I decided to be the bigger person guys, because this kidy shit was getting on my nerves.I sent an email to Mr. Secret, apologizing for my behavior, and my words and actions. Surprisingly, he responded and also apologized, saying things like he enjoyed the intimacy between us, but it wasn’t genuine. I had to find out from a mutual friend that he was seriously seeing someone else, which hurt me so much, because I knew about other women, but not a serious woman. Had he told me that, he knew I wouldn’t have even let him munch my lunchbox. I’m not looking to be his best friend, or even his friend again, but I’m glad we let that go. I’m not pushing the whole thing with Mr. Six Figures either. He was left in my past for a reason. His alcohol issues had affected our friendship/relationship drastically and if he hasn’t changed, what’s the sense in going backwards, because that’s essentially what I’d be doing. If he hasn’t changed, we wouldn’t be moving forward, and y’all know I’m all about progression.
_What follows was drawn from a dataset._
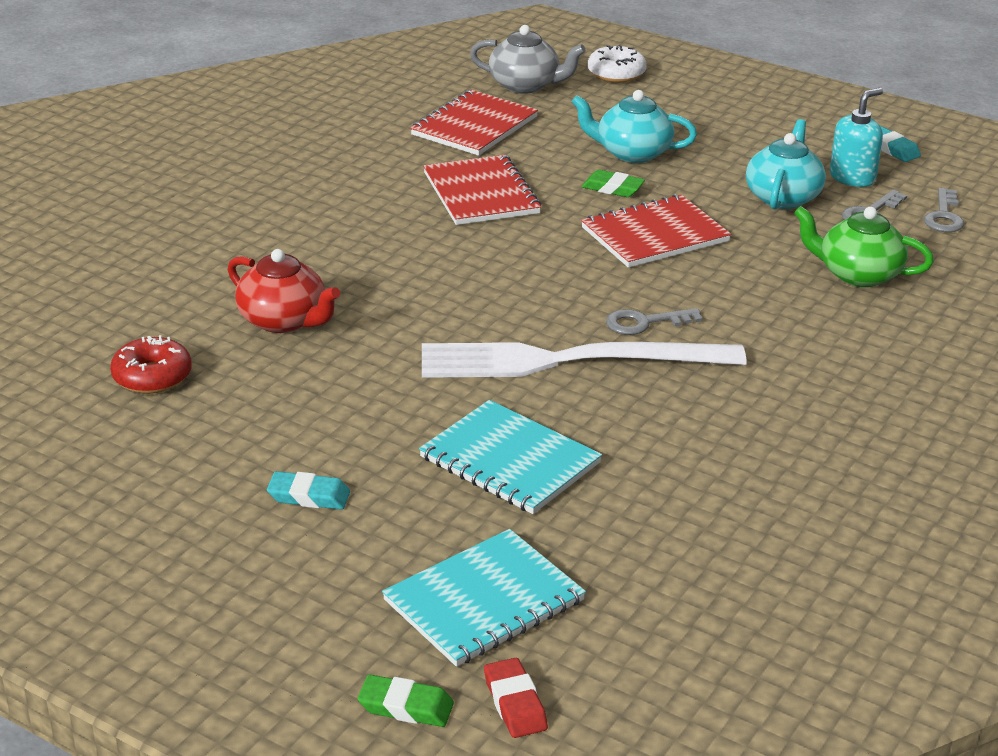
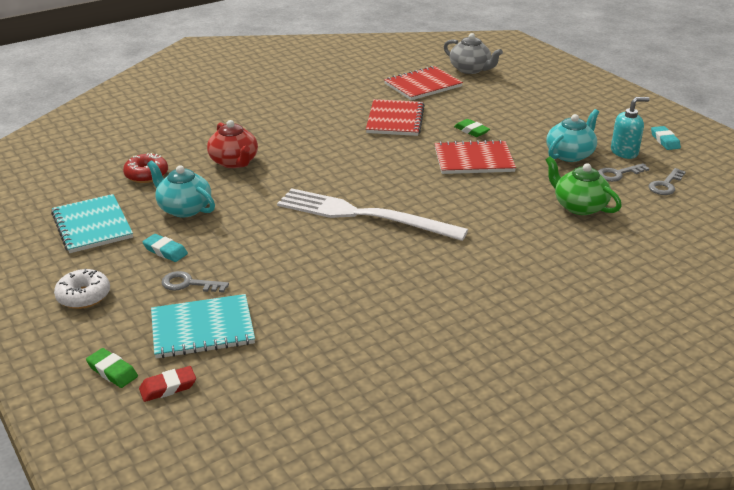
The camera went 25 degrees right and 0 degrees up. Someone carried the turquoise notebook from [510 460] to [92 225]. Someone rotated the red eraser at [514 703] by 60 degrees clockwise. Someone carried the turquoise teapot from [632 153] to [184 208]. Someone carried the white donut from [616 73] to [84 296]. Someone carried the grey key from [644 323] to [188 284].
I remember when my ex and I would make love, and how passionate it was. I remember I could feel his love, and how he would hold me when it was over. I remember the way he would kiss my forehead and just how real those intimate moments were. I remember how we would tell each other we loved each other so much, while allowing our souls to intertwine. I want that again.
Somehow, I wonder if we have this distance because we are meant to eventually be together again? I don’t know. Maybe Mr. Right is right before me, and I can’t see it? I don’t know anymore.
Well… I guess this is drought season for me now. If things change, you guys will be the first to know. Until then, I’m done dating, experimenting, sexing, sexting, all that. I need a vacation.